Síria no centro das atenções... e da acção

 

Se foi a intervenção militar contra a al-Qaeda, no Afeganistão e, posteriormente, também a invasão do Iraque que contribuiram para o nascimento e crescimento da organização também conhecida por Daesh, hoje todas as respostas para o problema passam, no essencial, pela Síria, um país assolado por uma guerra civil, por uma guerra de influência regional e também por uma espécie de jogo de poder entre Washington e Moscovo.

 

É na Síria que perdura, há perto de cinco anos, uma guerra civil entre as forças leais ao regime alauita (um ramo do islão xiita) de Bashar al-Assad e as forças da oposição. É também na Síria que há já mais de um ano uma coligação internacional liderada pelos Estados Unidos bombardeia as posições do ISIS na Síria.

 

Esta coligação que também integra a França agrega, porém, países com interesses contraditórios entre si. Por exemplo, estados sunitas como o Qatar e a Arábia Saudita, dois países que fomentam (militar e financeiramente) a insurreição de grupos oposicionistas ao regime de Assad. Nem sempre é claro quem beneficia desse dinheiro e equipamentos militares.

Também como resposta à acção dos países do Golfo Pérsico que pretendem um regime sunita em Damasco, o xiita Irão apoia declaramente as forças de Assad no combate às forças da oposição conhecidas como "moderadas". A par de Teerão, também o partido/grupo armado libanês xiita Hezbollah mobilizou homens para apoiar Assad.

 

Por outro lado, a Turquia e a Rússia iniciaram há algumas semanas acções militares aéreas na Síria, mas os dois países têm sido acusados de não concentrarem as suas acções no combate ao EI. De um lado, com objectivos políticos internos, Ancara tem aproveitado para atacar as forças armadas curdas (peshmergas) em território sírio. Estas acções da Turquia, que apoia a coligação internacional liderada por Washington, são contraproducentes no que ocncerne ao combate ao EI, uma vez que os peshmergas são a força que, no terreno, mais efectivamente tem combatido o Daesh.

 

E do outro lado, Moscovo inclui entre os alvos dos seus bombardeamentos posições não apenas do EI mas também dos opositores de Assad, um tradicional aliado da Rússia no Médio Oriente. Vladimir Putin defende que o regime de Assad é legítimo e classifica de terroristas organizações oposicionistas, algumas das quais directamente apoiadas pelos Estados Unidos como é o caso do Exército Livre da Síria. A importância geoestratégica da questão síria para a Rússia decorre também do facto de a única base militar portuária russa no Mediterrâneo ser na Síria. 

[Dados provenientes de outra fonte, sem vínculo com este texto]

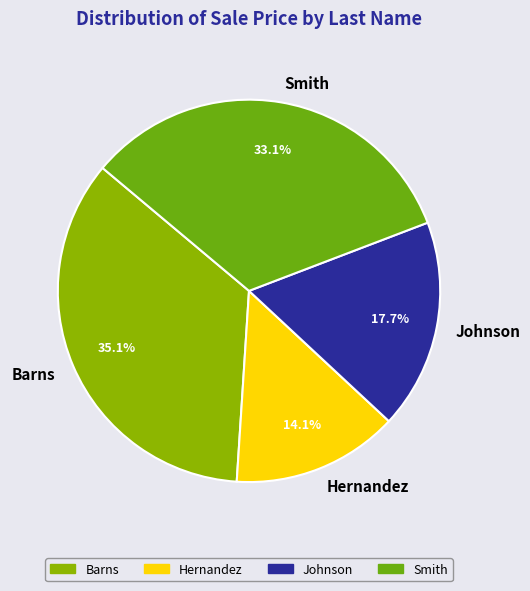

To the nearest percent, what is the difference between the largest and smallest slice percentages?

21%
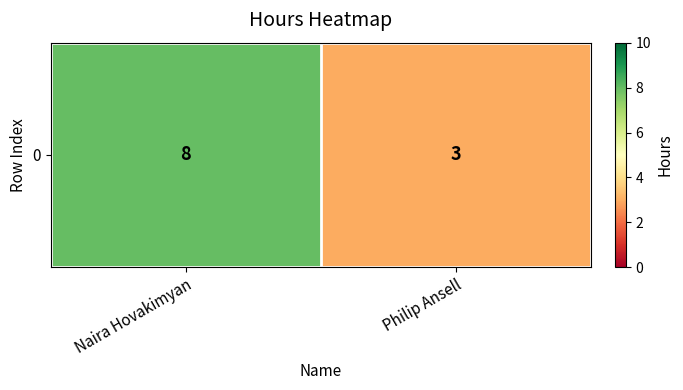

What is the sum of all values?

11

EUA e Rússia combatem terrorismo com objectivos distintos

Apesar de estarem aparentemente do mesmo lado, tanto a Rússia como os Estados Unidos apresentam objectivos distintos no que ao futuro da Síria diz respeito. Enquanto Moscovo quer a continuidade de Assad, os Estados Unidos apenas aceitam uma solução que passe por uma transição de regime. Enquanto não há uma definição e apesar de ambas as capitais combaterem o terrorismo, tanto Washington como Moscovo jogam também a sua capacidade de influência no tabuleiro sírio.

 

Assim, a luta ao EI terá de passar pela Síria, mas também pelo Iraque. Pois foi o vazio de poder verificado em ambos os países, divididos por tensões religiosas e tribais, que permitiu àqueles jihadistas estabelecerem, na prática, um califado que inclui territórios controlados em ambos os estados a que se soma pequenas bolsas territoriais no Líbano.

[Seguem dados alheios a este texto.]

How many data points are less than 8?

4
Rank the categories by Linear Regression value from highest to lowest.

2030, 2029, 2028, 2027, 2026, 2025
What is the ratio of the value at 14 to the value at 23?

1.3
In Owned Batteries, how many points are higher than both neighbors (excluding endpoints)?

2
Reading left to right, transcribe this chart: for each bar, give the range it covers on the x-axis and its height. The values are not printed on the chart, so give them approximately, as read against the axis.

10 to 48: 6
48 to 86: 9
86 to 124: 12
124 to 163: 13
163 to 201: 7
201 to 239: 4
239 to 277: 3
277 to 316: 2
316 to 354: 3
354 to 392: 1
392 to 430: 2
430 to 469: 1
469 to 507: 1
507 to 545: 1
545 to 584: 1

Esta realidade tem levado muitos especialistas a afirmar que nenhuma solução para a Síria poderá ser real sem a presença de "botas no terreno", ou seja, sem o envio de homens para território sírio, uma possibilidade até agora excluída pelos principais actores internacionais. Além de que o EI distingue-se ainda pela capacidade de atracção exercida sobre franjas da população ocidental, que recruta para combater na Síria e no Iraque ou, simplesmente, utiliza para atacar o ocidente a partir das suas próprias fronteiras.